With online dating becoming more and more commonplace, and with my love life being completely non-existent for the past 3 years or so, I decided to test the waters and join a dating app.

At first I was highly reluctant. I consider myself to be quite introverted and shy, and starting conversations with complete strangers has always been a challenge. In addition, being a young woman and exposing myself to an entire city full of single guys sounded not only intimidating, but also dangerous. Hundreds of questions crowded my mind: What if he just likes every girl he sees? What if he’s a stalker? Or a serial killer? Or both? But the most important question I asked myself:

“Am I ready for this?”

As someone who’s extremely introverted, online dating had never crossed my mind. If anything, I stigmatized it. The idea of just meeting someone through an app instead of meeting them in person seemed so foreign, and a little sketchy. When you meet in person it’s easier to notice details like how they carry themselves or how they act around you and others.

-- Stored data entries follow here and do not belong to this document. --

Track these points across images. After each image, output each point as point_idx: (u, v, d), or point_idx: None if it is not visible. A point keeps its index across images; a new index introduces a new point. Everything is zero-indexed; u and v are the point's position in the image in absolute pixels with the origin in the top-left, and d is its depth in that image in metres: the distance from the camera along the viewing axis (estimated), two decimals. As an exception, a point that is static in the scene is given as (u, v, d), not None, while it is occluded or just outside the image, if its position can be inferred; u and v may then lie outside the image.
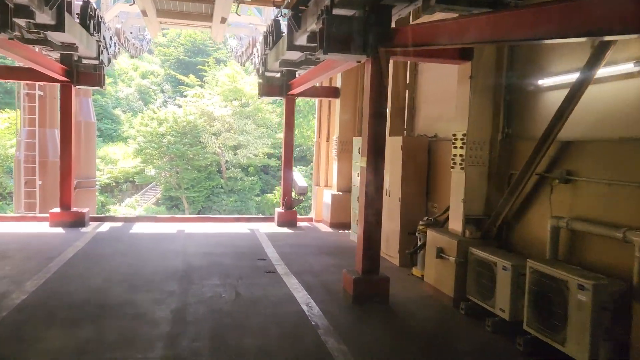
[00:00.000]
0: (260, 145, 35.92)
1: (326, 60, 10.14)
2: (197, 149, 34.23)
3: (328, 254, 10.29)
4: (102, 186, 35.16)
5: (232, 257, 9.82)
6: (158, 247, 10.42)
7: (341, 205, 13.24)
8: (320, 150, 14.85)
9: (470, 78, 7.30)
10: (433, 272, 7.72)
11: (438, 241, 7.56)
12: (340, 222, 13.25)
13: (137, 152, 34.87)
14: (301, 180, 13.69)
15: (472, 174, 7.38)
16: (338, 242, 11.66)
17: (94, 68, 12.33)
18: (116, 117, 47.64)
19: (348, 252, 10.51)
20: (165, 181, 34.93)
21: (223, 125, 35.22)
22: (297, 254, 10.21)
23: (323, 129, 14.81)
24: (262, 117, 36.52)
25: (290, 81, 13.00)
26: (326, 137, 14.77)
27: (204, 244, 10.89)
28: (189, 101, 35.96)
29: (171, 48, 55.01)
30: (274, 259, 9.73)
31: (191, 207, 35.69)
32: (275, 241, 11.39)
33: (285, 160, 13.48)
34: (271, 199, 38.61)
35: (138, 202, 35.61)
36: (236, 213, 36.20)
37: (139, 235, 11.79)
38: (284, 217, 13.34)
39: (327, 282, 8.15)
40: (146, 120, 34.81)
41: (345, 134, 13.51)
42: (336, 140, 13.60)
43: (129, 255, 9.64)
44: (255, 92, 35.79)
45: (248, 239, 11.67)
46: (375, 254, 7.32)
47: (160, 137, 33.93)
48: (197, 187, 35.01)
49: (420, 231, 8.57)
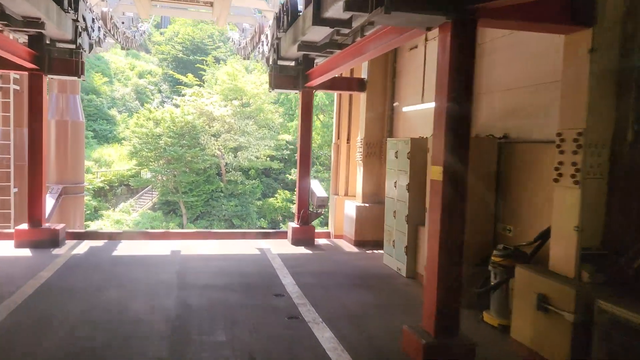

Five photos are less don’t have the same effect. Not to mention that many apps are generally used for one night stands and casual flings.

Needless to say, it took a lot of time until I finally decided to take the chance. I had already asked some friends about their opinions on online dating, and most of them said that it doesn’t hurt to try. Awkwardness wouldn’t be a huge problem, especially when living in NYC where the likelihood of running into someone after a disaster date is slim to none. There also aren’t any great expectations of commitment since the other person is just a stranger.

Nevertheless, it IS an intimidating process. In the first 3 minutes of my online dating adventure I started freaking out and proceeded to swipe left for every single guy I saw, even the ones I was mildly attracted to. My newfound courage was immediately replaced with regret, and I kept telling myself that this was a mistake.

But then that regret was replaced by nerves and excitement as I started getting a few matches and even received a message, which led to a casual but pleasant conversation. Though my fears and concerns were not completely eradicated, I was at least calmer than before. And with some more time I became more comfortable with the idea of putting myself out there.

I can’t say that I’m 100% comfortable with dating apps, as it is still a very new experience for me. However, I can say that my initial perceptions of it have changed. Instead of seeing them as tools that simply feed our hookup culture and kill “true love,” I try to view them as love adapting into our era. Some may want one night of intimacy while others may want a long-term relationship. No matter what it is users may want, these apps provide them opportunities for companionship and maybe even “finding the one.” Like anything it’s mostly what you make of it. So if you have been thinking about trying out a dating app but are uncertain, all I can say is be safe about it, but don’t be afraid to take the chance.